Mr. Tertius glanced at Peggie, who was intently watching the caller.

“Ah!” he said, turning again to the driver, “you think you drove either Mr. Herapath or a gentleman of his appearance this morning. You did not know Mr. Herapath by sight, then?”

“No, sir. I’ve only just come into this part—came for the first time yesterday. But I’m as certain——”

“Just tell us all about it,” said Mr. Tertius, interrupting him. “Tell us in your own way. Everything, you know.”

“Ain’t so much to tell, sir,” responded the driver. “All the same, soon’s I’d seen this piece in the paper just now I said to myself, ‘I’d best go round to Portman Square and tell what I do know,’ I says. And it’s like this, sir—I come on this part yesterday—last night it was. My taxi belongs to a man as keeps half a dozen, and he put me on to night work, this end of Oxford Street. Well, it ’ud be just about a quarter to two this morning when a tall, well-built gentleman comes out of Orchard Street and made for my cab. I jumps down and opens the door for him. ‘You know St. Mary Abbot’s Church, Kensington?’ he says as he got in. ‘Drive me down there and pull up at the gate.’ So, of course, I ran him down, and there he got out, give me five bob, and off he went. That’s it, sir.”

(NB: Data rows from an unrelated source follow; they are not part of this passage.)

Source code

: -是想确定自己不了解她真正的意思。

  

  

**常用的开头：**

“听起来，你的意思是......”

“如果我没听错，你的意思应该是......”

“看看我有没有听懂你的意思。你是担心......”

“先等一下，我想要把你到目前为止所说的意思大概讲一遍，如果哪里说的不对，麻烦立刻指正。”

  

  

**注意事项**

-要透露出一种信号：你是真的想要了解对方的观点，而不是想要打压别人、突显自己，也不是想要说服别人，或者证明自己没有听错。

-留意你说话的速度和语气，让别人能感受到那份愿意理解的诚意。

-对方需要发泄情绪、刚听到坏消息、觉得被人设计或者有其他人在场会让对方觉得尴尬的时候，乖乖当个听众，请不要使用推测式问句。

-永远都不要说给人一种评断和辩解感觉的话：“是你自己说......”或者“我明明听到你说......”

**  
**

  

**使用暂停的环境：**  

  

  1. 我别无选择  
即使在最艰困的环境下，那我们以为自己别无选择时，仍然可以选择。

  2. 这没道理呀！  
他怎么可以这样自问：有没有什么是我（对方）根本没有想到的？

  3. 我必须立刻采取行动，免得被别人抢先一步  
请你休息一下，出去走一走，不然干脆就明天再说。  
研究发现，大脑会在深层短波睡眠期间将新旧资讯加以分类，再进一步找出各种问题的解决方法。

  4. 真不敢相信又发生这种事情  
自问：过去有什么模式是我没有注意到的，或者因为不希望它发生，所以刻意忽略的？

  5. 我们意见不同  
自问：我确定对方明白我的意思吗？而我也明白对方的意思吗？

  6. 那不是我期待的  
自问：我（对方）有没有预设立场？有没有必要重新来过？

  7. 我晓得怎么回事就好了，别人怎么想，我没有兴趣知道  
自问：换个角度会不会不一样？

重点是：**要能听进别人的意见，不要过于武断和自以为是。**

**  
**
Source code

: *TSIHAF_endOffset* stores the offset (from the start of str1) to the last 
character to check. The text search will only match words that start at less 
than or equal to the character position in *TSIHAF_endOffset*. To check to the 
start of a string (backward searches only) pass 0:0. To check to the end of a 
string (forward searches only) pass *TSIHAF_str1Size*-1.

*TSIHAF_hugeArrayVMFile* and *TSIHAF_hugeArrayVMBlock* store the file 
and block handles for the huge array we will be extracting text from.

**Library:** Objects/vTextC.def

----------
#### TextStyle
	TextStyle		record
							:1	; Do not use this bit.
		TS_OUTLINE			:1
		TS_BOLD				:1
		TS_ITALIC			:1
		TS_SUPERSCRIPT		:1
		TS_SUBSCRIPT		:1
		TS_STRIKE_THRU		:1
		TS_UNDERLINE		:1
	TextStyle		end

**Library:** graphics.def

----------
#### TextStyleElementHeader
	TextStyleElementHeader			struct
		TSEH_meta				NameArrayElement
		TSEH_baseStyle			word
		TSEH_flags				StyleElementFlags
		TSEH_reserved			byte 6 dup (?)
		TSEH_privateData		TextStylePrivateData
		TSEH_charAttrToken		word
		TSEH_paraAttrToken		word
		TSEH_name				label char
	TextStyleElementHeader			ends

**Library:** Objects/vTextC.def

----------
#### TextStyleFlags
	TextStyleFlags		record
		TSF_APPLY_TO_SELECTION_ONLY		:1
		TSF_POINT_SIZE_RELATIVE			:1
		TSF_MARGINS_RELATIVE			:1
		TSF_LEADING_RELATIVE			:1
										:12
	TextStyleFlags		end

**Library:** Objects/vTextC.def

“And when he got out, which way did he go?” asked Mr. Tertius.

“West, sir—along the High Street, past the Town Hall,” promptly answered the driver. “And there he crossed the road. I see him cross, because I stopped there a minute or two after he’d got out, tinkering at my engine.”

“Can you tell us what this gentleman was like in appearance?” asked Mr. Tertius.

“Well, sir, not so much as regards his face,” answered the driver. “I didn’t look at him, not particular, in that way—besides, he was wearing one of them overcoats with a big fur collar to it, and he’d the collar turned high up about his neck and cheeks, and his hat—one of them slouched, soft hats, like so many gentlemen wears nowadays sir—was well pulled down. But from what bit I see of him, sir, I should say he was a fresh-coloured gentleman.”

“Tall and well built, you say?” observed Mr. Tertius.